Tujuan kolaborasi dan partisipasi publik tersebut, pertama, untuk mendorong publik agar menyampaikan kritik, saran, dan pengaduan sesuai kaidah yang berlaku demi terciptanya ruang digital yang sehat, sehingga kemandirian peradilan dapat terwujud sekaligus lembaga peradilan mendapat masukan yang membangun. Kedua, untuk mendorong upaya dalam menjaga sekaligus menegakkan kehormatan, keluhuran martabat, serta perilaku hakim dapat berjalan lebih optimal, sehingga kemandirian peradilan yang diperjuangkan tidak menjadi tameng bagi hakim untuk menyalahgunakan kekuasaan peradilan. Ketiga, untuk menjaga citra lembaga peradilan agar tidak tergerus oleh akumulasi label buruk yang disematkan publik secara terus-menerus di media sosial.

Penutup

Hakim sebagai tokoh utama dalam proses peradilan dan Mahkamah Agung sebagai institusi peradilan dapat secara kolektif menyikapi tekanan dari opini publik di media sosial sesuai perannya masing-masing supaya tidak mempengaruhi kemandirian peradilan dan menggerus citra lembaga peradilan.

Referensi

[1] Undang-Undang Dasar Negara Republik Indonesia Tahun 1945, Pasal 24 ayat (1).

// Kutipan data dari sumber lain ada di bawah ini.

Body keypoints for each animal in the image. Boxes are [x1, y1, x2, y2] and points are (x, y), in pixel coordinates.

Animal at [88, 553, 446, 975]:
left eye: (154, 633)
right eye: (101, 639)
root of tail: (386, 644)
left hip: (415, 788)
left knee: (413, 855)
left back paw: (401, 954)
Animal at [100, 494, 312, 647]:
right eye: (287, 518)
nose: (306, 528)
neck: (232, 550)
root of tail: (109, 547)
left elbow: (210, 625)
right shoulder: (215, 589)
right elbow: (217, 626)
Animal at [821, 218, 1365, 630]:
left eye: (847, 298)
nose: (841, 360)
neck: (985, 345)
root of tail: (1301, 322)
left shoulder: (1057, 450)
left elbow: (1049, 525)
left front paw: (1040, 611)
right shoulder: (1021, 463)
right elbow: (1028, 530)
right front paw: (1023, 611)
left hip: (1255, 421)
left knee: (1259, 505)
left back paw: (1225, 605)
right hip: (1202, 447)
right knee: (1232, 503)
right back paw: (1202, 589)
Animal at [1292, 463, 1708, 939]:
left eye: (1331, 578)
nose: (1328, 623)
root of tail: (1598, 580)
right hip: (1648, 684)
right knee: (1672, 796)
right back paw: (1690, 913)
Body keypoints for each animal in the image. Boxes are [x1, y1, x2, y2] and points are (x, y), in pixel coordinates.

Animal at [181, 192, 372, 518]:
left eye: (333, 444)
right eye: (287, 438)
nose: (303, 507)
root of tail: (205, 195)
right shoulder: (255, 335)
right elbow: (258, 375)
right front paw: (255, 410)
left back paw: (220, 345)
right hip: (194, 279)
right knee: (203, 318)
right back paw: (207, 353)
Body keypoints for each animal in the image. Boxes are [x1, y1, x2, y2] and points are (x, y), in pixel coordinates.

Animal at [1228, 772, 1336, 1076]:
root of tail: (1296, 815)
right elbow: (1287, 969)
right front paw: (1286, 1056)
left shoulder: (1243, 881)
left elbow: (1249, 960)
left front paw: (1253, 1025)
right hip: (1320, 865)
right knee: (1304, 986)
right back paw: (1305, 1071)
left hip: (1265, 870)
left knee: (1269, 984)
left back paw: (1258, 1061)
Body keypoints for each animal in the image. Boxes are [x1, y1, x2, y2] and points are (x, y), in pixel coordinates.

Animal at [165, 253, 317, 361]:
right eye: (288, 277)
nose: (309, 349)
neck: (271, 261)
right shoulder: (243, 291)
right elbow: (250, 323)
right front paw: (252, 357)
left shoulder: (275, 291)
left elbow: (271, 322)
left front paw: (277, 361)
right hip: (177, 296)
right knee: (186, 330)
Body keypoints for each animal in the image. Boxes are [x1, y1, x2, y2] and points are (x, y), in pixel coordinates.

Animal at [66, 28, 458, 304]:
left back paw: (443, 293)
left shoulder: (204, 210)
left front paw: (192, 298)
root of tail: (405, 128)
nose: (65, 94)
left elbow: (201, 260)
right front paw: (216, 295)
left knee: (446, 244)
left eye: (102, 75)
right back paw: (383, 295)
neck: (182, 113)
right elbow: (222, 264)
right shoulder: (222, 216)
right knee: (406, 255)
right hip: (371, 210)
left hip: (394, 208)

[2] Undang-Undang Nomor 48 Tahun 2009 tentang Kekuasaan Kehakiman, Pasal 3 ayat (1).

[3] Keputusan Bersama Ketua Mahkamah Agung dan Komisi Yudisial Nomor 047/KMA/SKB/IV/2009 dan Nomor 02/SKB/P.KY/IV/2009 tentang Kode Etik dan Pedoman Perilaku Hakim.

[4] Antonius Sudirman, “Hakim dan Putusan Hakim (Suatu Studi Perilaku Hukum Hakim Bismar Siregar),” Universitas Diponegoro, Semarang, 1999.